RECORDS TO PROCESS:

BEGIN

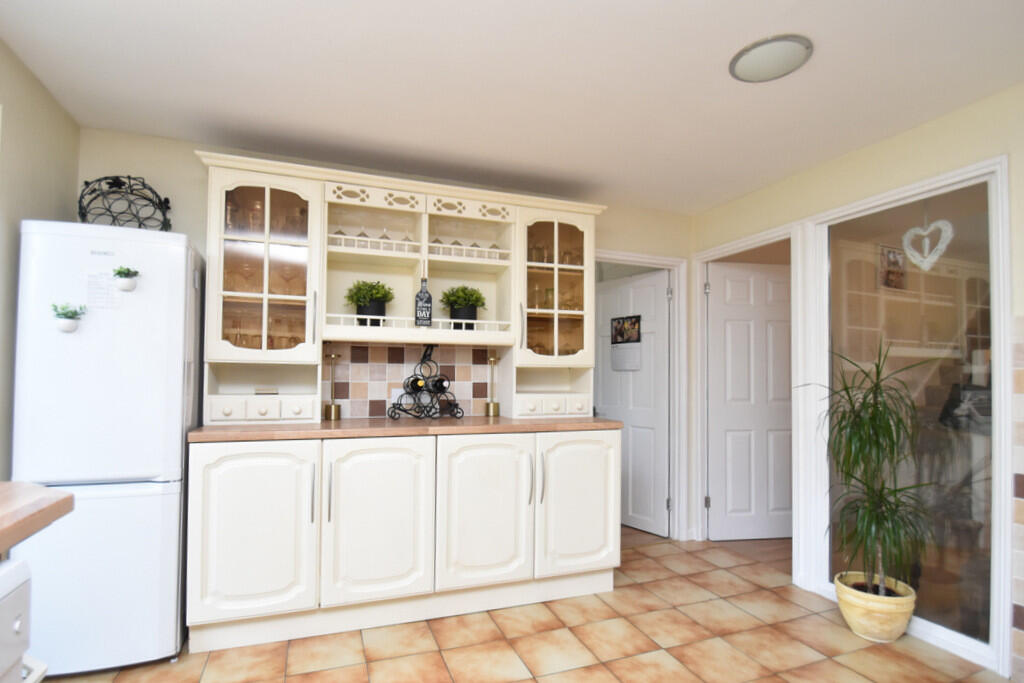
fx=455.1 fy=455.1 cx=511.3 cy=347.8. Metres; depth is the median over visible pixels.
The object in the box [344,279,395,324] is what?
potted plant
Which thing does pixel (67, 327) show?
fridge magnet
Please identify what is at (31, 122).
left wall
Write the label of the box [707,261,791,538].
white door
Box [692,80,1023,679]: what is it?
right wall
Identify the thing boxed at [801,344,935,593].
potted plant
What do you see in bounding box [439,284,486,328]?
potted plant
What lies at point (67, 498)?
countertop
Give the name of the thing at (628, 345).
calendar
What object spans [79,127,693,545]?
back wall
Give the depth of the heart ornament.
2.13 m
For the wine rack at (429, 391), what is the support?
on the countertop at (255, 429)
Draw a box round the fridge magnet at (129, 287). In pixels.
[113,266,139,291]
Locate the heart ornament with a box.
[901,217,954,271]
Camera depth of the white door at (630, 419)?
4.18 m
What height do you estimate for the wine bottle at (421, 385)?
0.082 m
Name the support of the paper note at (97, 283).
attached to the refrigerator
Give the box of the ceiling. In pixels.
[0,0,1023,213]
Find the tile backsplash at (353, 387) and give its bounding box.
[321,342,496,419]
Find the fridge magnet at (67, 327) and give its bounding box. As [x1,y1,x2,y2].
[51,303,85,333]
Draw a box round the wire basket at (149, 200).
[77,175,171,229]
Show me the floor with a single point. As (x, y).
(505, 646)
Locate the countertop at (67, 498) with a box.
[0,481,74,552]
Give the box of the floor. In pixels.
[43,519,1007,682]
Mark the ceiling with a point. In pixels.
(732, 40)
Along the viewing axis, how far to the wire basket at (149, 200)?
2.10 m
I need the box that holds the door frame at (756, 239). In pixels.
[691,221,799,567]
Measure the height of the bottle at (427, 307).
0.306 m
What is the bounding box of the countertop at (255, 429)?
[186,416,628,441]
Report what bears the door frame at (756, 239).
attached to the right wall at (912, 138)
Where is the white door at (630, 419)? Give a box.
[598,269,670,536]
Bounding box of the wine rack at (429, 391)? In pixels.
[387,346,462,420]
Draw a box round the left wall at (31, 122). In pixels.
[0,35,80,483]
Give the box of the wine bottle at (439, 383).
[430,375,450,392]
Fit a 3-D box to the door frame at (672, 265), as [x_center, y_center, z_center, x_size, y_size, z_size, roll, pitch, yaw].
[0.850,0.366,3.330,0.948,2.088,0.151,1,-2,-20]
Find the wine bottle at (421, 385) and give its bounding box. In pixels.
[405,374,424,392]
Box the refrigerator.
[9,221,202,677]
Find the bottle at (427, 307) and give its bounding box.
[414,277,432,326]
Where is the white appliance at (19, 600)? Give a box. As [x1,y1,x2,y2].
[0,556,46,682]
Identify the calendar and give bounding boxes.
[610,315,642,371]
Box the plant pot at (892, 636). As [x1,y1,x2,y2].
[833,571,915,643]
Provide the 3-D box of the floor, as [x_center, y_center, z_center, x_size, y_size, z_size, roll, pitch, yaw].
[0.254,1.310,0.904,4.017,0.061,4.750,1,-2,-20]
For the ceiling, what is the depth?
1.87 m
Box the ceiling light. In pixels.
[729,34,812,82]
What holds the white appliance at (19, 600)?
on the floor
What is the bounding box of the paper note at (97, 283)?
[87,270,120,309]
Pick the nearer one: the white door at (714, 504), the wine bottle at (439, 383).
the wine bottle at (439, 383)
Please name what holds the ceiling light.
attached to the ceiling
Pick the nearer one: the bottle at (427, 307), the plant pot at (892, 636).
the plant pot at (892, 636)
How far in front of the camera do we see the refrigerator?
1.81 m
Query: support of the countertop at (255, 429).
on the base cabinet
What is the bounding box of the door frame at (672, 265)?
[597,249,686,540]
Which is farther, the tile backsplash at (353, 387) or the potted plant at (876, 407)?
the tile backsplash at (353, 387)
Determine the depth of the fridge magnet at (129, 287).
1.83 m
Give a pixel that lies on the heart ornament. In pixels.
(938, 247)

END

Write out every record exactly. Leave the pictures out.

WORKED SOLUTION:
fx=455.1 fy=455.1 cx=511.3 cy=347.8. Metres; depth is the median over visible pixels.
The object in the box [344,279,395,324] is what?
potted plant
Which thing does pixel (67, 327) show?
fridge magnet
Please identify what is at (31, 122).
left wall
Write the label of the box [707,261,791,538].
white door
Box [692,80,1023,679]: what is it?
right wall
Identify the thing boxed at [801,344,935,593].
potted plant
What do you see in bounding box [439,284,486,328]?
potted plant
What lies at point (67, 498)?
countertop
Give the name of the thing at (628, 345).
calendar
What object spans [79,127,693,545]?
back wall
Give the depth of the heart ornament.
2.13 m
For the wine rack at (429, 391), what is the support?
on the countertop at (255, 429)
Draw a box round the fridge magnet at (129, 287). In pixels.
[113,266,139,291]
Locate the heart ornament with a box.
[901,217,954,271]
Camera depth of the white door at (630, 419)?
4.18 m
What height do you estimate for the wine bottle at (421, 385)?
0.082 m
Name the support of the paper note at (97, 283).
attached to the refrigerator
Give the box of the ceiling. In pixels.
[0,0,1023,213]
Find the tile backsplash at (353, 387) and give its bounding box.
[321,342,496,419]
Find the fridge magnet at (67, 327) and give its bounding box. As [x1,y1,x2,y2].
[51,303,85,333]
Draw a box round the wire basket at (149, 200).
[77,175,171,229]
Show me the floor with a single point. As (x, y).
(505, 646)
Locate the countertop at (67, 498) with a box.
[0,481,74,552]
Give the box of the floor. In pixels.
[43,519,1007,682]
Mark the ceiling with a point. In pixels.
(732, 40)
Along the viewing axis, how far to the wire basket at (149, 200)?
2.10 m
I need the box that holds the door frame at (756, 239). In pixels.
[691,221,799,567]
Measure the height of the bottle at (427, 307).
0.306 m
What is the bounding box of the countertop at (255, 429)?
[186,416,628,441]
Report what bears the door frame at (756, 239).
attached to the right wall at (912, 138)
Where is the white door at (630, 419)? Give a box.
[598,269,670,536]
Bounding box of the wine rack at (429, 391)? In pixels.
[387,346,462,420]
Draw a box round the left wall at (31, 122). In pixels.
[0,35,80,483]
Give the box of the wine bottle at (439, 383).
[430,375,450,392]
Fit a 3-D box to the door frame at (672, 265), as [x_center, y_center, z_center, x_size, y_size, z_size, roll, pitch, yaw].
[0.850,0.366,3.330,0.948,2.088,0.151,1,-2,-20]
Find the wine bottle at (421, 385) and give its bounding box. In pixels.
[405,374,424,392]
Box the refrigerator.
[9,221,202,677]
Find the bottle at (427, 307) and give its bounding box.
[414,277,432,326]
Where is the white appliance at (19, 600)? Give a box. As [x1,y1,x2,y2].
[0,556,46,682]
Identify the calendar and give bounding boxes.
[610,315,642,371]
Box the plant pot at (892, 636). As [x1,y1,x2,y2].
[833,571,915,643]
Provide the 3-D box of the floor, as [x_center, y_center, z_center, x_size, y_size, z_size, roll, pitch, yaw].
[0.254,1.310,0.904,4.017,0.061,4.750,1,-2,-20]
For the ceiling, what is the depth?
1.87 m
Box the ceiling light. In pixels.
[729,34,812,82]
What holds the white appliance at (19, 600)?
on the floor
What is the bounding box of the paper note at (97, 283)?
[87,270,120,309]
Pick the nearer one: the white door at (714, 504), the wine bottle at (439, 383).
the wine bottle at (439, 383)
Please name what holds the ceiling light.
attached to the ceiling
Pick the nearer one: the bottle at (427, 307), the plant pot at (892, 636).
the plant pot at (892, 636)
How far in front of the camera do we see the refrigerator?
1.81 m
Query: support of the countertop at (255, 429).
on the base cabinet
What is the bounding box of the door frame at (672, 265)?
[597,249,686,540]
Which is farther, the tile backsplash at (353, 387) or the potted plant at (876, 407)?
the tile backsplash at (353, 387)
Determine the depth of the fridge magnet at (129, 287).
1.83 m
Give a pixel that lies on the heart ornament. In pixels.
(938, 247)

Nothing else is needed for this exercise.